On the basis of recent clinical data suggesting that high-dose continuous 5-fluorouracil (5-FU) is able to overcome resistance to 5-FU bolus application in gastric carcinoma, a phase II study was performed to evaluate the activity and toxicity of weekly high-dose 5-FU and leucovorin plus biweekly alternating doxorubicin and cisplatin as the first-line treatment in patients with advanced gastric carcinoma. Between October 1995 and September 1997, 24 consecutive patients with locally advanced (n=4) or metastatic (n=20) gastric carcinomas were treated with a combination of 500 mg/m2 leucovorin as a 2-h infusion, followed by 2.0 g/m2 5-FU as a 24-h continuous infusion once weekly for 6 weeks, plus 20 mg/m2 doxorubicin as a bolus application and 50 mg/m2 cisplatin as a 1-h infusion, week 1, 3 and 5 (FLAP regimen). Response, toxicity and survival data were evaluated.
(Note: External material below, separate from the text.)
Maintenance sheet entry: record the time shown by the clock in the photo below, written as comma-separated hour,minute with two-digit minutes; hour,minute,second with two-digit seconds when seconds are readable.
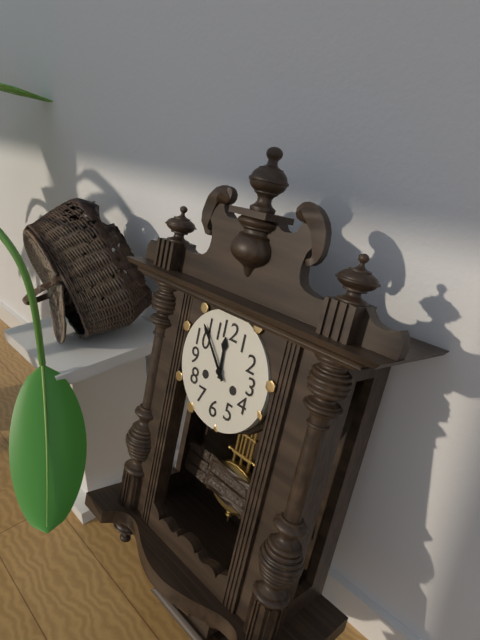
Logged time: 11,53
A total of 20 patients were evaluable for response and 24 for toxicity. Objective responses were observed in 11 patients (55%) with no complete remission. Four patients (20%) showed stabilization and 5 patients (25%) experienced progressive disease. The median time to disease progression was 8 months and the overall duration of survival was 14 months. Myelosuppression was significant. In 2 patients, grade 4 WHO thrombocytopenia and leukopenia/anaemia respectively were registered, but there were no treatment-related deaths. We conclude that the weekly alternating FLAP regimen is effective in advanced gastric carcinoma with tolerable toxicity. However, significant myelotoxicity and frequent hospitalization suggest that FLAP should not be preferred to other regimens used in metastatic disease. Currently we intend to establish this regimen in the neoadjuvant setting in patients with primary unresectable localized gastric carcinomas.